Kebijakan tersebut merupakan tindak lanjut atas imbauan Menteri Pendayagunaan Aparatur Negara dan Reformasi Birokrasi (PANRB) dalam rangka memperkuat ketahanan keluarga. Pemerintah Aceh menilai momen hari pertama sekolah merupakan waktu penting bagi orang tua untuk memberikan pendampingan kepada anak.
Ketentuan itu tertuang dalam Surat Sekretaris Daerah Aceh Nomor 000.8.6.1/8123 tertanggal 10 Juli 2026 tentang Fleksibilitas Waktu Kerja yang ditandatangani Sekretaris Daerah Aceh, Muhammad Nasir, atas nama Gubernur Aceh.
Surat tersebut ditujukan kepada seluruh Asisten Sekda Aceh, Staf Ahli Gubernur, Kepala Satuan Kerja Perangkat Aceh (SKPA), hingga Kepala Biro di lingkungan Sekretariat Daerah Aceh agar menerapkan kebijakan tersebut di masing-masing instansi.
Dalam surat itu dijelaskan, ASN yang mengantar anak ke sekolah tetap diwajibkan melakukan presensi elektronik, namun dapat dilakukan dari lokasi sekolah tempat anaknya bersekolah.
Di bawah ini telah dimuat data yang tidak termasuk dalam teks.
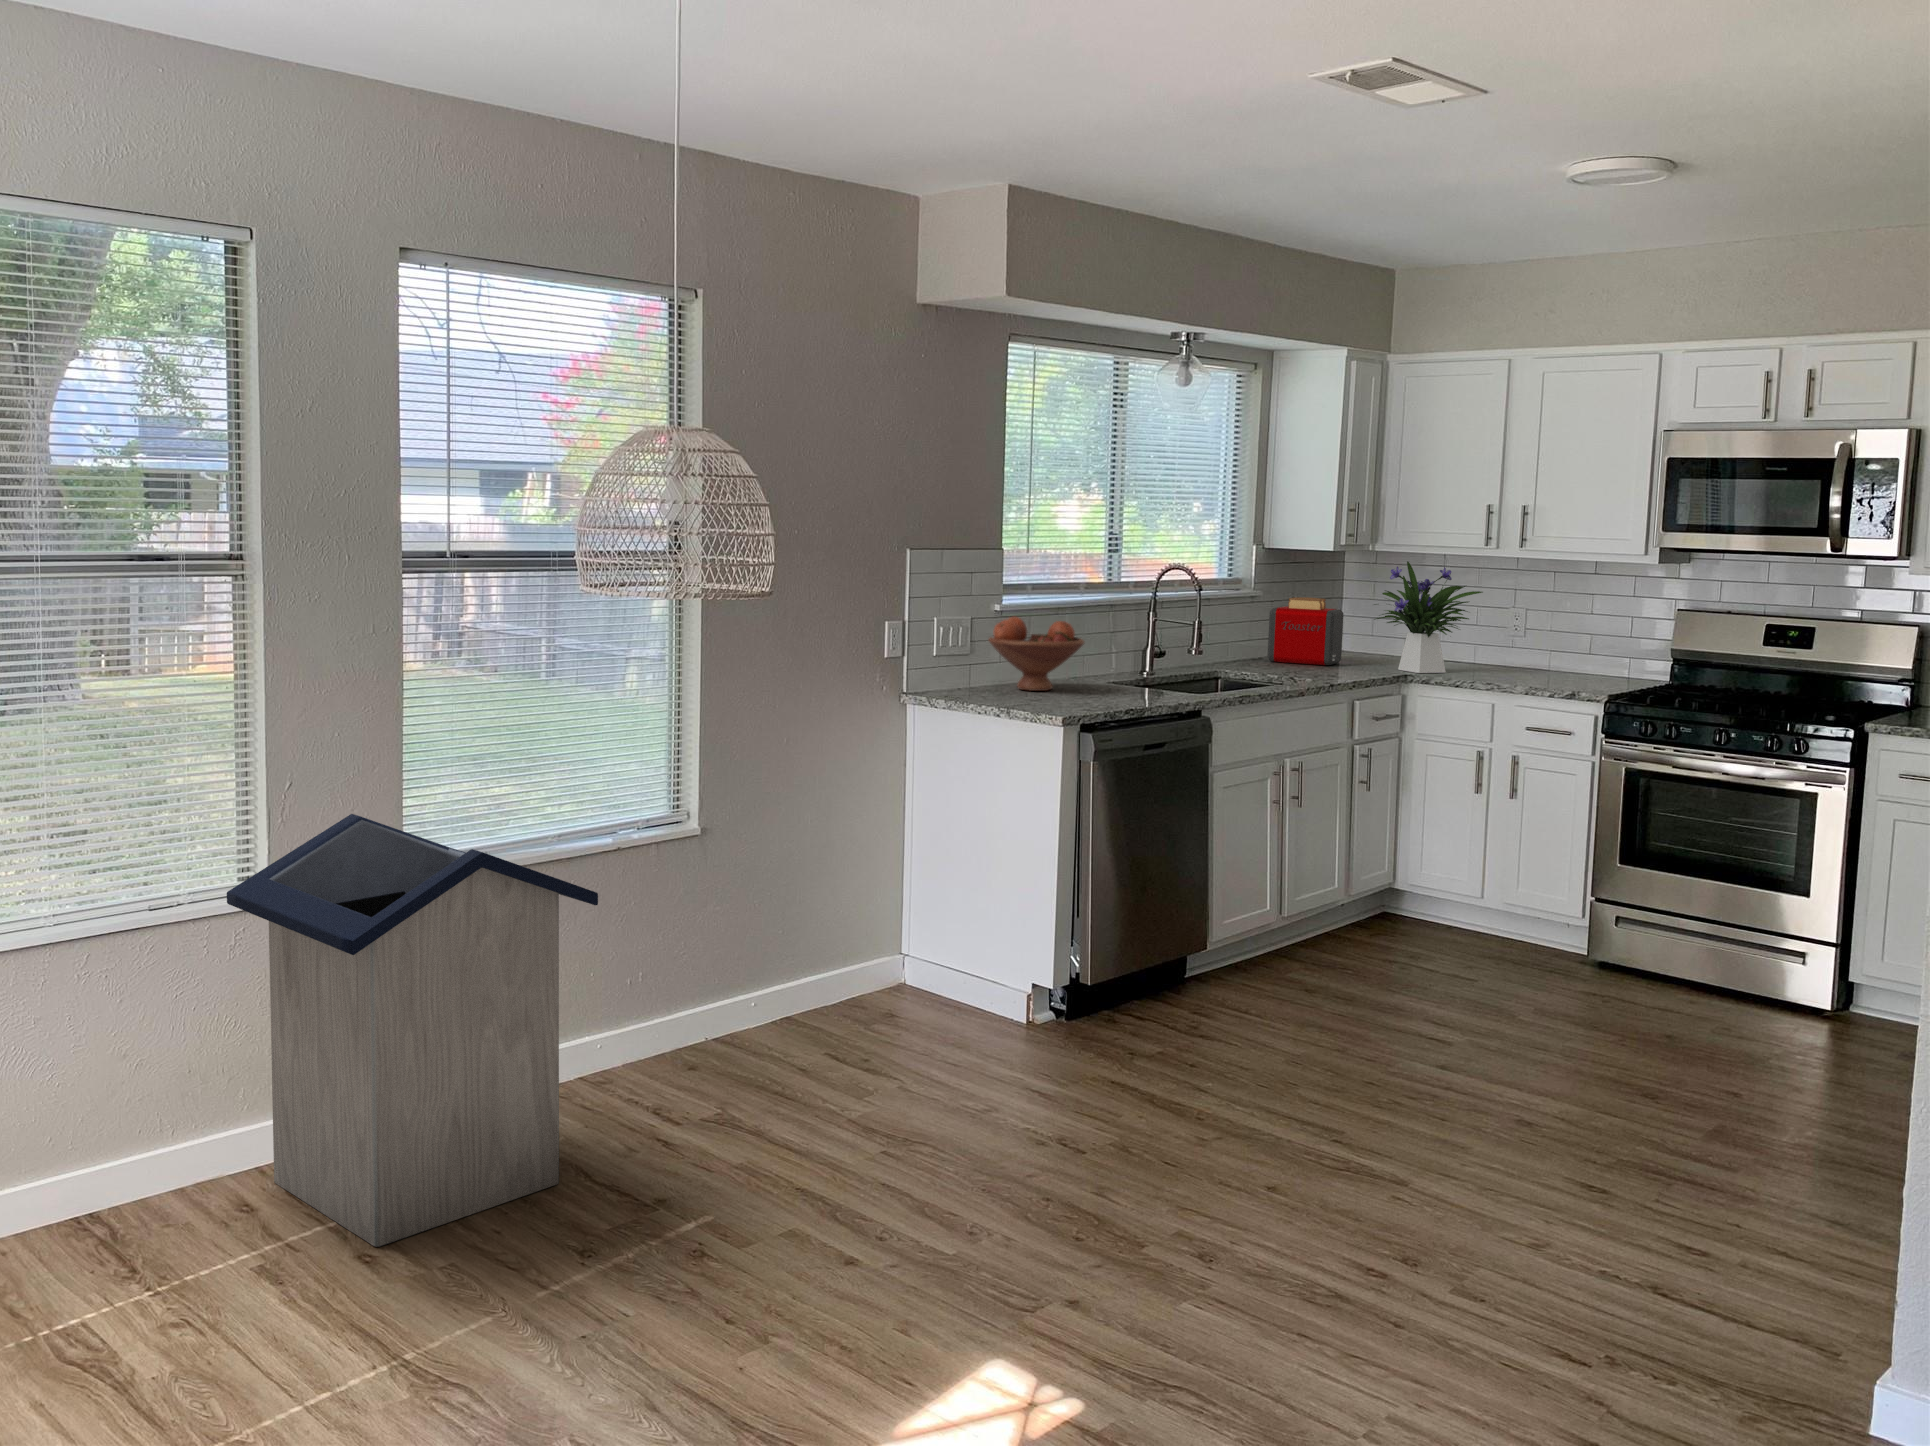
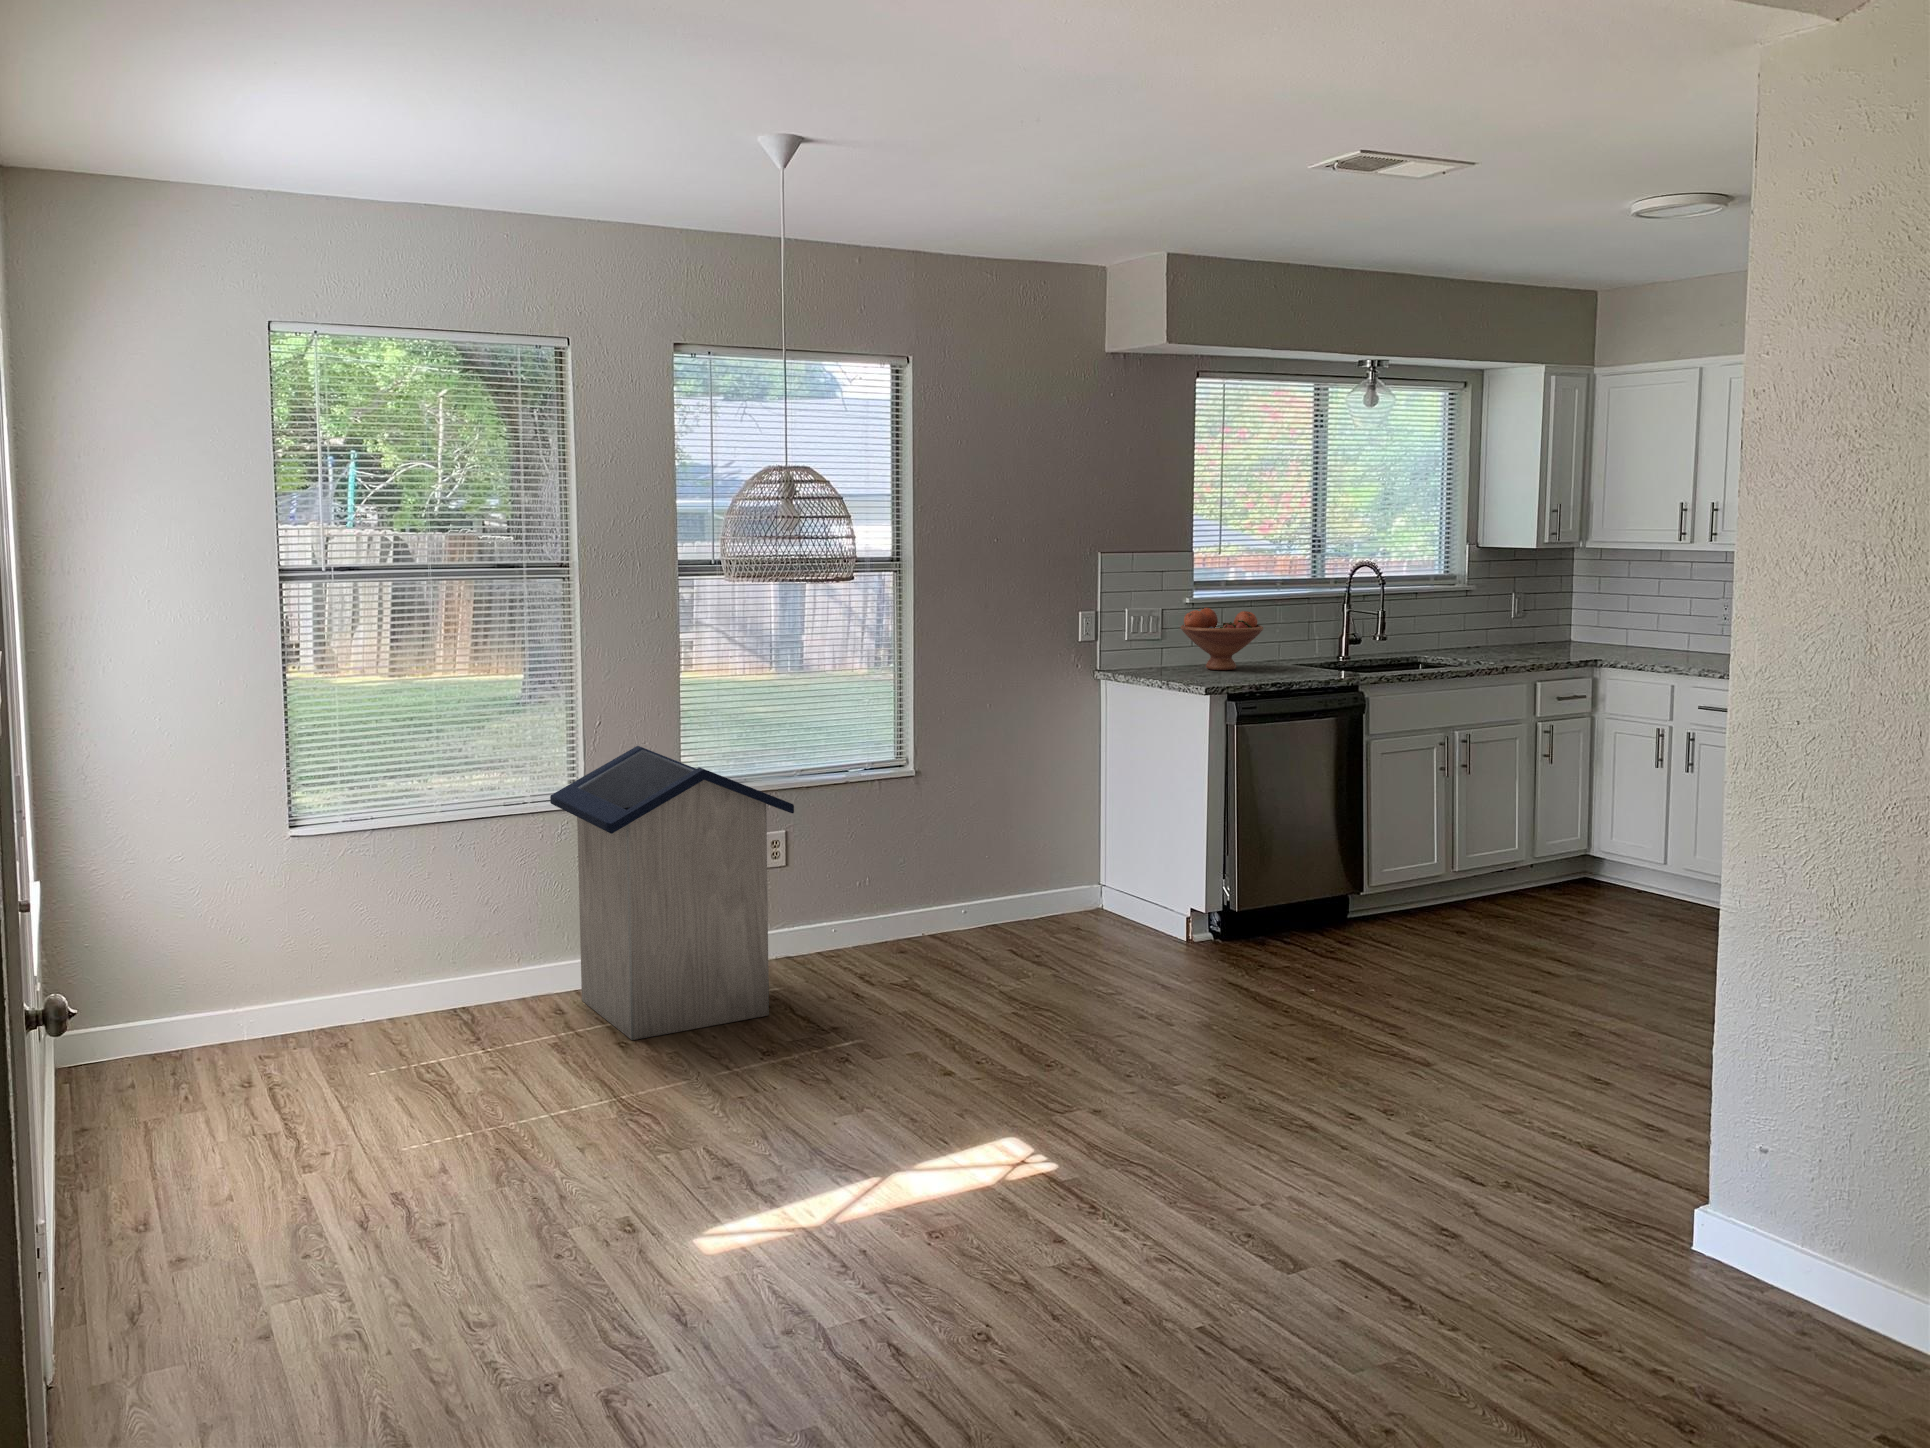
flower arrangement: present [1374,561,1483,673] -> none [1570,556,1675,659]
toaster: present [1268,597,1344,665] -> none [1480,591,1554,652]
Sementara ASN yang tidak mengantar anak tetap melaksanakan presensi elektronik dan bekerja di unit kerja masing-masing seperti biasa.
Untuk mendukung kebijakan tersebut, Pemerintah Aceh juga meniadakan apel pagi pada Senin, 13 Juli 2026. Langkah ini diambil agar ASN memiliki keleluasaan mendampingi anak tanpa terbebani kewajiban mengikuti apel sebelum jam kerja.
Meski memberikan fleksibilitas, Pemerintah Aceh menegaskan pelayanan publik tidak boleh terganggu. Sekda Aceh Muhammad Nasir meminta seluruh pimpinan perangkat daerah segera menyosialisasikan kebijakan tersebut sekaligus memastikan seluruh tugas pemerintahan tetap berjalan normal.
Kebijakan ini merupakan tindak lanjut dari Surat Menteri PANRB Nomor B/257/M.KT.02/2026 tentang Imbauan Mendukung Penguatan Ketahanan Keluarga bagi Pegawai ASN. Melalui kebijakan tersebut, pemerintah mendorong instansi memberikan ruang bagi ayah maupun ibu yang berstatus ASN untuk mendampingi anak pada hari pertama sekolah sebagai bagian dari upaya memperkuat peran keluarga, tanpa mengurangi kualitas pelayanan kepada masyarakat.